You’re very unlikely to see one in the wild, they’re nocturnal and their burrow entries are under creek banks
In zoos they live in the nocturnal animal section, probably swimming
Ok who’s got pics of the glowing platypus?
Hell yeah
And that’s the reason you can only find platypuses in Australia.
You don’t see them though. The national park boards say “look for ripples in the water!”.
If you see ripples, you’re about to die.
If you see ripples, you’re about to die.
Yeah, but from which threat? Snake? Spider? Swimming kangaroo?
I meant the platypusses, but legit the number of times I’ve just been walking along a path and a snake has started thrashing around in the long grass next to me. All the snakes here are dead-in-eight-minutes type snakes.
I would rather Australian risks than those of bears and big cats
Aussie snakes try to keep away from people, they aren’t aggressive.
Our spiders are so like those elsewhere (compare Redback to black widow)
You’re unlikely to see a kangaroo in water.
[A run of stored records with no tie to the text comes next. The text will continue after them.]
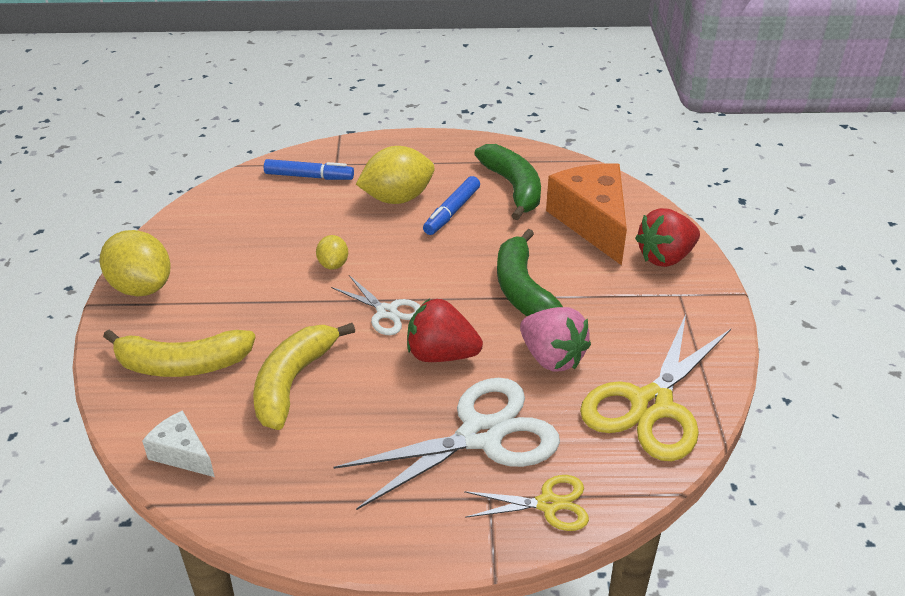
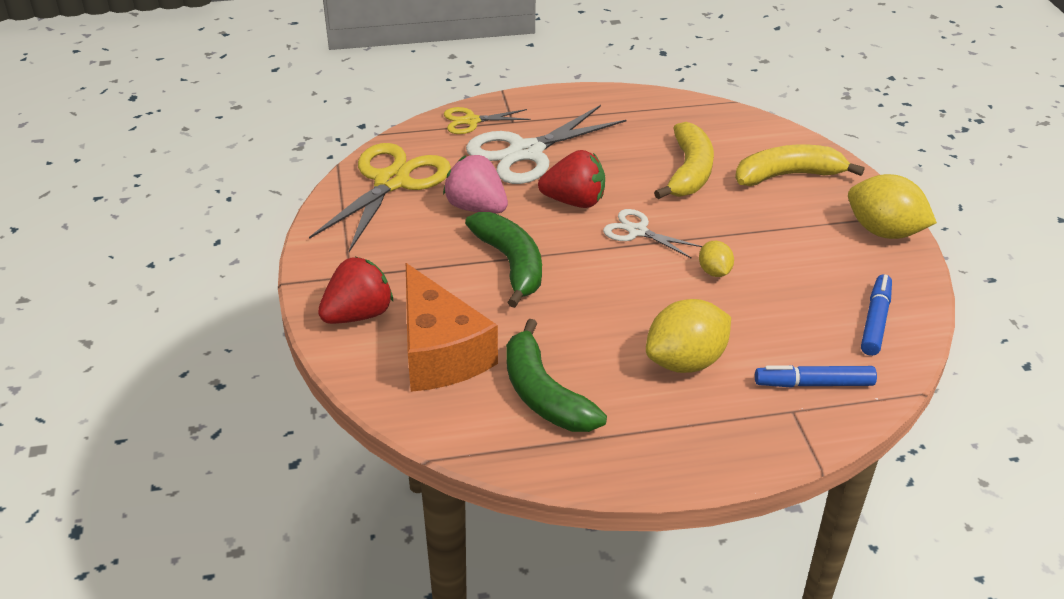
camera: 170 degrees right, 0 degrees up
(182, 454) = (739, 125): white cheese -> none
(452, 212) = (611, 349): blue marker -> blue marker (875, 321)

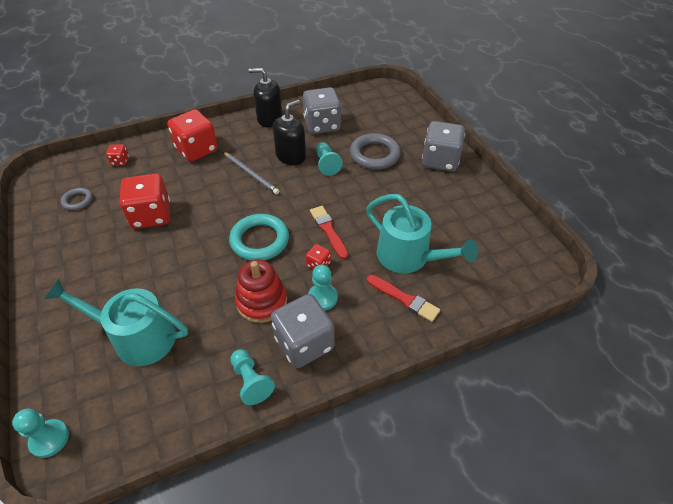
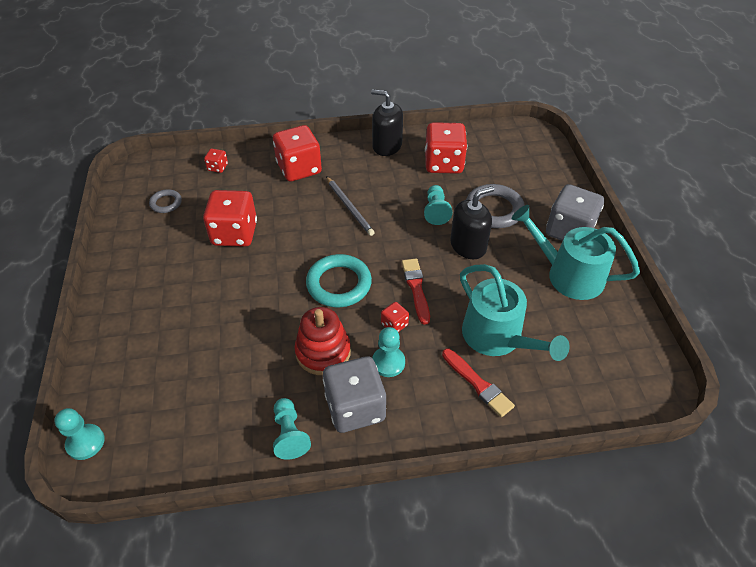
camera: 15 degrees right, 0 degrees up
(137, 337) = (189, 361): turquoise watering can -> turquoise watering can (568, 275)
(291, 156) = (398, 194): black soap dispenser -> black soap dispenser (468, 246)
(322, 125) = (443, 163): grey dice -> red dice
If you do, keep away from it just like you keep away from wild animals anyway
Well, if you live in Australia, you’re about to die… So many deadly things always just round the corner, or under the seat!
Creationists: gOd WoRkS iN mYsTeRiOs WayS
God was tripping balls that day
I wish we could go back to that era of memes.
Meme the change you wish to see in the world. :p
Truly the “Kings Cup” of animals.
It’s also adorable! Also, the babies are called platypups!